Set down the full listing exactly, character for character.
━━ Dataset extract
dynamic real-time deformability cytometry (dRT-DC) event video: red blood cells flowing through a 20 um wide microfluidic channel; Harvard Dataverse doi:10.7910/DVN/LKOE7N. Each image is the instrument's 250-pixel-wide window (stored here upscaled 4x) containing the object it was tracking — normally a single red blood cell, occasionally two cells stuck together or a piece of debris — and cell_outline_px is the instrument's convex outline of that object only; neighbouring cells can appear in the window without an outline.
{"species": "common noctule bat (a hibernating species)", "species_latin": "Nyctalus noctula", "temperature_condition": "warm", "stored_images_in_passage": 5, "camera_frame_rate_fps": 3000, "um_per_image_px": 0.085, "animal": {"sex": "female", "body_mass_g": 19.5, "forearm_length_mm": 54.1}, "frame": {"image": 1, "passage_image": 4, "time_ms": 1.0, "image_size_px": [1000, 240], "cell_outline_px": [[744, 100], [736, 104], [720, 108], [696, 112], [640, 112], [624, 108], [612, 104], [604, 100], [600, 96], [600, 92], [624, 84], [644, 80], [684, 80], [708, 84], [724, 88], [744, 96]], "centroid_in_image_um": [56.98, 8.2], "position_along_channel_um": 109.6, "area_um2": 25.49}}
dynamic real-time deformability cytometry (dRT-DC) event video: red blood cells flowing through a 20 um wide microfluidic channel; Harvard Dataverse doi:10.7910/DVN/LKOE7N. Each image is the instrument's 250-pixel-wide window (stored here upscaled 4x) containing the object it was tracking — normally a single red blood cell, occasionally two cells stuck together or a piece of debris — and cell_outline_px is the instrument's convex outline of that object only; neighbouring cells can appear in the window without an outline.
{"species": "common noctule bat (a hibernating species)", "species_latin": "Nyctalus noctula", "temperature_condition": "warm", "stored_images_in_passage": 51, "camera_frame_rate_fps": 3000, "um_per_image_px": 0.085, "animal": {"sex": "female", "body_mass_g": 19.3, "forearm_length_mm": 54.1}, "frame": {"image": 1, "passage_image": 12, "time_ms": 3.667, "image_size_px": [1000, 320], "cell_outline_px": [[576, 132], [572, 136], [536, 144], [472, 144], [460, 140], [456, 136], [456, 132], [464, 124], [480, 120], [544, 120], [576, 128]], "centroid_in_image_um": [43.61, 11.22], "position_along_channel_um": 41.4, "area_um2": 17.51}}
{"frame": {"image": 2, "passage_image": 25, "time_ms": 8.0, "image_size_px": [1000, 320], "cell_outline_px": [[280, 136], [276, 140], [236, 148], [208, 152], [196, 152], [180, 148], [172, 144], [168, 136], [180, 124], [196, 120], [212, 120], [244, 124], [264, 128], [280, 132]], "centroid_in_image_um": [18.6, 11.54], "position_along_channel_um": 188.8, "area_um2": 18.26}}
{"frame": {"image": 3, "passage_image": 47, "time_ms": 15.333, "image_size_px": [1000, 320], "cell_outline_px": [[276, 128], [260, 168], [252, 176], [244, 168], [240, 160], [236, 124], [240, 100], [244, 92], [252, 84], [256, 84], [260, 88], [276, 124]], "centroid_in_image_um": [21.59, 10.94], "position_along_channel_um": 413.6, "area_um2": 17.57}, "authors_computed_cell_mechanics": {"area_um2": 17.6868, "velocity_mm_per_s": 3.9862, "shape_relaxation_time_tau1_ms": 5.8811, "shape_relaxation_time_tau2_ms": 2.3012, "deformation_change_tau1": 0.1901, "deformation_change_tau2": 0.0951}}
━━━━
## Task output
dynamic real-time deformability cytometry (dRT-DC) event video: red blood cells flowing through a 20 um wide microfluidic channel; Harvard Dataverse doi:10.7910/DVN/LKOE7N. Each image is the instrument's 250-pixel-wide window (stored here upscaled 4x) containing the object it was tracking — normally a single red blood cell, occasionally two cells stuck together or a piece of debris — and cell_outline_px is the instrument's convex outline of that object only; neighbouring cells can appear in the window without an outline.
{"species": "common noctule bat (a hibernating species)", "species_latin": "Nyctalus noctula", "temperature_condition": "warm", "stored_images_in_passage": 5, "camera_frame_rate_fps": 3000, "um_per_image_px": 0.085, "animal": {"sex": "female", "body_mass_g": 19.5, "forearm_length_mm": 54.1}, "frame": {"image": 1, "passage_image": 4, "time_ms": 1.0, "image_size_px": [1000, 240], "cell_outline_px": [[744, 100], [736, 104], [720, 108], [696, 112], [640, 112], [624, 108], [612, 104], [604, 100], [600, 96], [600, 92], [624, 84], [644, 80], [684, 80], [708, 84], [724, 88], [744, 96]], "centroid_in_image_um": [56.98, 8.2], "position_along_channel_um": 109.6, "area_um2": 25.49}}
dynamic real-time deformability cytometry (dRT-DC) event video: red blood cells flowing through a 20 um wide microfluidic channel; Harvard Dataverse doi:10.7910/DVN/LKOE7N. Each image is the instrument's 250-pixel-wide window (stored here upscaled 4x) containing the object it was tracking — normally a single red blood cell, occasionally two cells stuck together or a piece of debris — and cell_outline_px is the instrument's convex outline of that object only; neighbouring cells can appear in the window without an outline.
{"species": "common noctule bat (a hibernating species)", "species_latin": "Nyctalus noctula", "temperature_condition": "warm", "stored_images_in_passage": 51, "camera_frame_rate_fps": 3000, "um_per_image_px": 0.085, "animal": {"sex": "female", "body_mass_g": 19.3, "forearm_length_mm": 54.1}, "frame": {"image": 1, "passage_image": 12, "time_ms": 3.667, "image_size_px": [1000, 320], "cell_outline_px": [[576, 132], [572, 136], [536, 144], [472, 144], [460, 140], [456, 136], [456, 132], [464, 124], [480, 120], [544, 120], [576, 128]], "centroid_in_image_um": [43.61, 11.22], "position_along_channel_um": 41.4, "area_um2": 17.51}}
{"frame": {"image": 2, "passage_image": 25, "time_ms": 8.0, "image_size_px": [1000, 320], "cell_outline_px": [[280, 136], [276, 140], [236, 148], [208, 152], [196, 152], [180, 148], [172, 144], [168, 136], [180, 124], [196, 120], [212, 120], [244, 124], [264, 128], [280, 132]], "centroid_in_image_um": [18.6, 11.54], "position_along_channel_um": 188.8, "area_um2": 18.26}}
{"frame": {"image": 3, "passage_image": 47, "time_ms": 15.333, "image_size_px": [1000, 320], "cell_outline_px": [[276, 128], [260, 168], [252, 176], [244, 168], [240, 160], [236, 124], [240, 100], [244, 92], [252, 84], [256, 84], [260, 88], [276, 124]], "centroid_in_image_um": [21.59, 10.94], "position_along_channel_um": 413.6, "area_um2": 17.57}, "authors_computed_cell_mechanics": {"area_um2": 17.6868, "velocity_mm_per_s": 3.9862, "shape_relaxation_time_tau1_ms": 5.8811, "shape_relaxation_time_tau2_ms": 2.3012, "deformation_change_tau1": 0.1901, "deformation_change_tau2": 0.0951}}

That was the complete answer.